The infection usually lasts between two to four weeks.
Like other respiratory viruses, a person can transmit the virus when they have a fever. There is also virus in the fluids in the blisters.
“When that little blister is weeping, it is very infectious, so until the final crusts are gone … and all of it is healed, there is some potential for infectiousness and we say to keep it covered,” Barrett said.
Monkeypox symptoms are similar to those for the smallpox, but generally milder. The first signs are fever, headache, muscle aches, backaches, chills, and exhaustion. One distinguishing feature specific to monkeypox is that an infection also causes lymphadenopathy – the swelling of the lymph nodes.
The “pox” develops after the onset of a fever and usually occurs between one to three days later, sometimes longer. A rash usually begins on the face and spreads to other parts of the body. It starts off as flat patches of skin where the colour has changed (macules) before developing into distinct, raised bumps up to about one centimetre in size (papules). They then become filled with fluid (vesicles) that eventually becomes what is commonly known as “pus” (pustules) before eventually turning into scabs and falling off.
While most of the lesions are usually around the trunk of the body, it can spread to the palms and soles of the feet, and can also develop in the mouth, tongue and genitalia.

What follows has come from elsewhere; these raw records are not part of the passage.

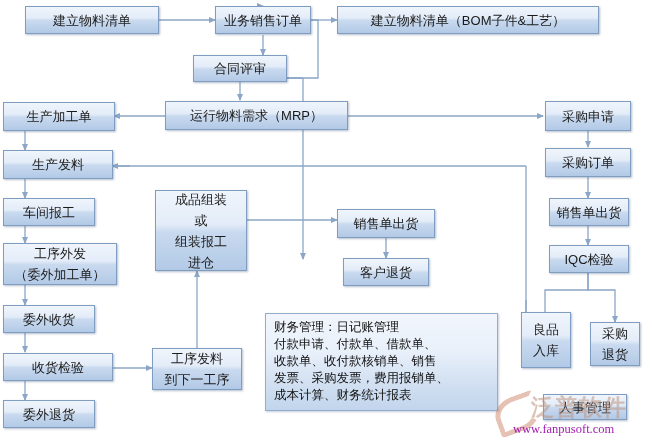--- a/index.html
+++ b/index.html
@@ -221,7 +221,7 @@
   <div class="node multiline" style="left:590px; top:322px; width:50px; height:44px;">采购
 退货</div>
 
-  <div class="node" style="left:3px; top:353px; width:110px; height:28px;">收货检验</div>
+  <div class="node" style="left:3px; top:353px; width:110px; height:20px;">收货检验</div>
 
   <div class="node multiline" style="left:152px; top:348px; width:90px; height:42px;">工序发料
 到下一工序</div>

Milder cases may even go undetected.
If it is behaving similarly to previous monkeypox outbreaks, the lesions are generally not painful nor super itchy, though the WHO notes that they can be quite itchy or painful in severe cases.
Transmission can usually be avoided if you do not come in contact with materials or animals that could carry the virus, or animals that are sick and found in areas known to have monkeypox. Be mindful if you are traveling to areas that have had known cases, Barrett said.
“At this point, it is not thought that there are enough cases around for us to be changing anything about our general population movements.”
Good hand hygiene, like handwashing with soap and using hand sanitizer, also helps, along with wearing protective equipment when caring for someone who is infected.
Patients infected with the virus should be isolated as they will be infectious during various stages of the illness.
Barrett also recommends reporting it if you have a case, not only so you can get help and support, but also to prevent spread.
There is no proven treatment for the virus infection, according to the CDC, but the smallpox vaccine is known to also protect against monkeypox, with a greater than 85 per cent efficacy. Because the smallpox vaccine eradicated the disease, however, routine smallpox immunization for the general population ended in Canada and the United States in 1972.
Vaccinating with the smallpox vaccine within four days and up to 14 days after initial contact with a confirmed case may help prevent disease. There is also a newer vaccine that was approved for the monkeypox in 2019, but the availability is limited. The WHO also notes that an antiviral agent known as tecovirimat developed for smallpox was licensed for monkeypox in 2022 by the European Medical Association, but is not yet widely available.
In Africa, one to 10 per cent of those infected with monkeypox die. Death rates are higher among children. A West African version and Congo Basin version have been identified, with the Congo Basin one considered much deadlier, accounting for the higher fatality rate. The WHO says that the case fatality ratio in recent times has been around three-to-six per cent. The suspected cases in Montreal and other overseas cases appear to involve the milder one.